I was doing regular scale-up operation by adding two instances with higher CPU than existing two nodes. After adding I was planning to step-by-step remove the old nodes with lower performance. Everything was going smooth, I have added two nodes, did setting for each bucket to have a one replica and pushed rebalance. It took a quite long, I’m not even sure, since it was DEV environment, I just went home. Next day early morning I saw it was finished and balanced. So now I have started removing the old nodes. First I have ordered to old_node_1 to REMOVE and then pushed REBALANCE. It took about 2 hours and it went down. So now I have asked to second old node to be REMOVE and pushed REBALANCE. So another long 2 hour rebalancing process has started I thought. While waiting for that I have decided to remove the old_node_1 which is already out of the cluster. Here the BIG MISTAKE happened. I have logged in to the new_node_2 and stoped the service sudo service couchbase-server stop

And then realized that was wrong machine. Right away I have restarted the service sudo service couchbase-server start, and when I went to Web-console it was disaster. old_node_1 was in process of rebalancing to get removed and new_node_2 has restarted. Obviously the rebalance process has been stoped. And new_node_2 was in yellow state, here I got a panic and pushed the REBALANCE again. Rebalancing took quite a long time but finally it has successfully finished.

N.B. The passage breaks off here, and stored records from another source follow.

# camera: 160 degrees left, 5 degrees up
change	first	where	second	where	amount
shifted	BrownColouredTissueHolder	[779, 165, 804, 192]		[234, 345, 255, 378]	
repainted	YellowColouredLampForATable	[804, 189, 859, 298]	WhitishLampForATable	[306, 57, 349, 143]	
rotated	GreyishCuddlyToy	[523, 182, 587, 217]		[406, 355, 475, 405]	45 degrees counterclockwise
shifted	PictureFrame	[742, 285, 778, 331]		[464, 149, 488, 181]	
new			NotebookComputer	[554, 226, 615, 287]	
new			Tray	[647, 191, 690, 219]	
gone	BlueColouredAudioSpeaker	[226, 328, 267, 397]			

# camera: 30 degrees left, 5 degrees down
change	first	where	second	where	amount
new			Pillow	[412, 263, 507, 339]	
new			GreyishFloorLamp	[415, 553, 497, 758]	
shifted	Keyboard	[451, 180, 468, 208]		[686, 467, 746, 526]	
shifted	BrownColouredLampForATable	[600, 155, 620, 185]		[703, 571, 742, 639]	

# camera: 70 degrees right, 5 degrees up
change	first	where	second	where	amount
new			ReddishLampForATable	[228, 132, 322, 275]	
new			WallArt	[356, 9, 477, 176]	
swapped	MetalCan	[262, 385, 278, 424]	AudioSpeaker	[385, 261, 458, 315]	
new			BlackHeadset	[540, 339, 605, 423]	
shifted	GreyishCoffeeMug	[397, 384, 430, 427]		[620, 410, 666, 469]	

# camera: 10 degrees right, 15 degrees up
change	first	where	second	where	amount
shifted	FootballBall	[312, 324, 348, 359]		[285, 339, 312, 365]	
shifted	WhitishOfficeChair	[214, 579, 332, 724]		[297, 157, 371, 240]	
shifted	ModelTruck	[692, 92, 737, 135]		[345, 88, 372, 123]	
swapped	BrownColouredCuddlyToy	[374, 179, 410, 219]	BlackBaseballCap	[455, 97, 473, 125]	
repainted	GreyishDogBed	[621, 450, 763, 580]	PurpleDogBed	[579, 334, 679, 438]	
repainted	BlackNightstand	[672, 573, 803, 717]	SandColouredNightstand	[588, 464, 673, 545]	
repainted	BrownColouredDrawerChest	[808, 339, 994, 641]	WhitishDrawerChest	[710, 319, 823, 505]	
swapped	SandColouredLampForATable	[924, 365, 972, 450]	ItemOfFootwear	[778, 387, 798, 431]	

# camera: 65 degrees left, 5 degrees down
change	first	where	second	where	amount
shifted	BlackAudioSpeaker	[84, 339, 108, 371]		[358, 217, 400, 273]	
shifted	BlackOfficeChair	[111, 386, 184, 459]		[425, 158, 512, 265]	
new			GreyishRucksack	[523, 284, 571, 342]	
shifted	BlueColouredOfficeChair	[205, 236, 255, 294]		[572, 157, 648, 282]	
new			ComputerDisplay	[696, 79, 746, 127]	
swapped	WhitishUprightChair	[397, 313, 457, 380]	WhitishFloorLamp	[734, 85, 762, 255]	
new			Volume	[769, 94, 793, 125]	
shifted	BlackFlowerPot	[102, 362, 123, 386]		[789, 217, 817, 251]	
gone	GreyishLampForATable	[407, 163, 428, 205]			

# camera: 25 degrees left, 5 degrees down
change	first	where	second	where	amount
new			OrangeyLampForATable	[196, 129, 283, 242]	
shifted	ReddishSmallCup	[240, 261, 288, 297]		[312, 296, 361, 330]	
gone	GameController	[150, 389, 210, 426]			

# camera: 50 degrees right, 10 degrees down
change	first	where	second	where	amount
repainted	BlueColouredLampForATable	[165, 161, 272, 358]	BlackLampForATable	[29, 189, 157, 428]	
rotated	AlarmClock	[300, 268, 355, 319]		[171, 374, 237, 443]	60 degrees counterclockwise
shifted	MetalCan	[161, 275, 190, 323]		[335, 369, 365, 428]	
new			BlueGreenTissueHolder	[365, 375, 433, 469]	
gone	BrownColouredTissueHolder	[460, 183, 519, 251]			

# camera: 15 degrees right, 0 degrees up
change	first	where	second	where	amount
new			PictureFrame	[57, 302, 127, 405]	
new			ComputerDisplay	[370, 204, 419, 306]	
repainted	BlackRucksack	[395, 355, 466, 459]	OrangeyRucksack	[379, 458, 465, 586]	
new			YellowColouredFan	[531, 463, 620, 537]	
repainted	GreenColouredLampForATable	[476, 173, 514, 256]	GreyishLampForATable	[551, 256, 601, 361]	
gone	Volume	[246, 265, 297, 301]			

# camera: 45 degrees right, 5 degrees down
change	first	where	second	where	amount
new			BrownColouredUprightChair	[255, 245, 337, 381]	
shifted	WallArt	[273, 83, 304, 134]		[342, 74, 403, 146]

Now I have realized that since I have already ruined and recovered why don’t I try more experiments. Especially I was interested in difference between Failover and Remove buttons. Because, If we already turned-on replication at least one for each bucket then do I we really have to do remove operation. Isn’t it better just tell to node failover and then rebalance among remaining nodes. May be I didn’t even had to wait for long taking REMOVE and then REBALANCE operations.

While experimenting these things I have run into another problem. I have realized that indexing is not replicated and indexes are gone when the node which holds the indexes are gone. I have tried to turn on the index replication:

curl -X POST -u <cluster-admin-username>:<password> http://<indexer-node-ip-addr>:9102/settings --data '{"indexer.settings.num_replica": 1}

And futher continued my experiments, but the indexes didn’t replicate and also I couldn’t create a new indexes. So I was got another panic, what could go wrong this time. Every time when i tried to create an index i got the follower error:

GSI CreatePrimaryIndex() - cause: Index Replica not supported in non-Enterprise Edition

My mistake was I had to turn-off the index replication as I have added it before. Here my discussion regarding to this topic with couchbase community.

At the end I have decided to finish up and went by XDCR replication way. Just created a new Cluster and throw all my buckets to there. And then manually created new indexes and everything went smooth and fast.

Conclusion

If we have to scale-up (not scale-out) Couchbase cluster, it could be much faster use XDCR method, by creating a new cluster. Of course we have to take care a domain-name related switchings, and it may be difficult to do it on real-time working service. But that is the way to go if we can have a short stopping of our service.